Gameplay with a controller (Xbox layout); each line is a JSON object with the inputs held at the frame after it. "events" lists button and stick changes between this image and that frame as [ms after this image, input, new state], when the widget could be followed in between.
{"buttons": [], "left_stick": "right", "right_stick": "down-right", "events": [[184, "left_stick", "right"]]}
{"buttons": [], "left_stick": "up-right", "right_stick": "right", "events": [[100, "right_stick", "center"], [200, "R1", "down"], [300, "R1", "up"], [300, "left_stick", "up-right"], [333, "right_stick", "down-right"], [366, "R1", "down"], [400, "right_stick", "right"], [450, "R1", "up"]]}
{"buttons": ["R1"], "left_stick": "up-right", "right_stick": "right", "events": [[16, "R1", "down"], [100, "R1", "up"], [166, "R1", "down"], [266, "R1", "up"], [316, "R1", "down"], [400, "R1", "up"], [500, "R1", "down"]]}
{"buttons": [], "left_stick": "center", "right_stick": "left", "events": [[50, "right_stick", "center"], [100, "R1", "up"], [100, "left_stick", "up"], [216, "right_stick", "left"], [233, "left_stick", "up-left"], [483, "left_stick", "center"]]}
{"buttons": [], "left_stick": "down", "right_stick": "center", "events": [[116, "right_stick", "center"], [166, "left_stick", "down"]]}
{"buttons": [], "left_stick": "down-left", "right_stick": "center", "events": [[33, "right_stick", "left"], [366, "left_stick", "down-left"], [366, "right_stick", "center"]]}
━━━
Your task:
Nothing may be left out: return each entry exactly as it reads.

Completed task:
Gameplay with a controller (Xbox layout); each line is a JSON object with the inputs held at the frame after it. "events" lists button and stick changes between this image and that frame as [ms after this image, input, new state], when the widget could be followed in between.
{"buttons": [], "left_stick": "right", "right_stick": "down-right", "events": [[184, "left_stick", "right"]]}
{"buttons": [], "left_stick": "up-right", "right_stick": "right", "events": [[100, "right_stick", "center"], [200, "R1", "down"], [300, "R1", "up"], [300, "left_stick", "up-right"], [333, "right_stick", "down-right"], [366, "R1", "down"], [400, "right_stick", "right"], [450, "R1", "up"]]}
{"buttons": ["R1"], "left_stick": "up-right", "right_stick": "right", "events": [[16, "R1", "down"], [100, "R1", "up"], [166, "R1", "down"], [266, "R1", "up"], [316, "R1", "down"], [400, "R1", "up"], [500, "R1", "down"]]}
{"buttons": [], "left_stick": "center", "right_stick": "left", "events": [[50, "right_stick", "center"], [100, "R1", "up"], [100, "left_stick", "up"], [216, "right_stick", "left"], [233, "left_stick", "up-left"], [483, "left_stick", "center"]]}
{"buttons": [], "left_stick": "down", "right_stick": "center", "events": [[116, "right_stick", "center"], [166, "left_stick", "down"]]}
{"buttons": [], "left_stick": "down-left", "right_stick": "center", "events": [[33, "right_stick", "left"], [366, "left_stick", "down-left"], [366, "right_stick", "center"]]}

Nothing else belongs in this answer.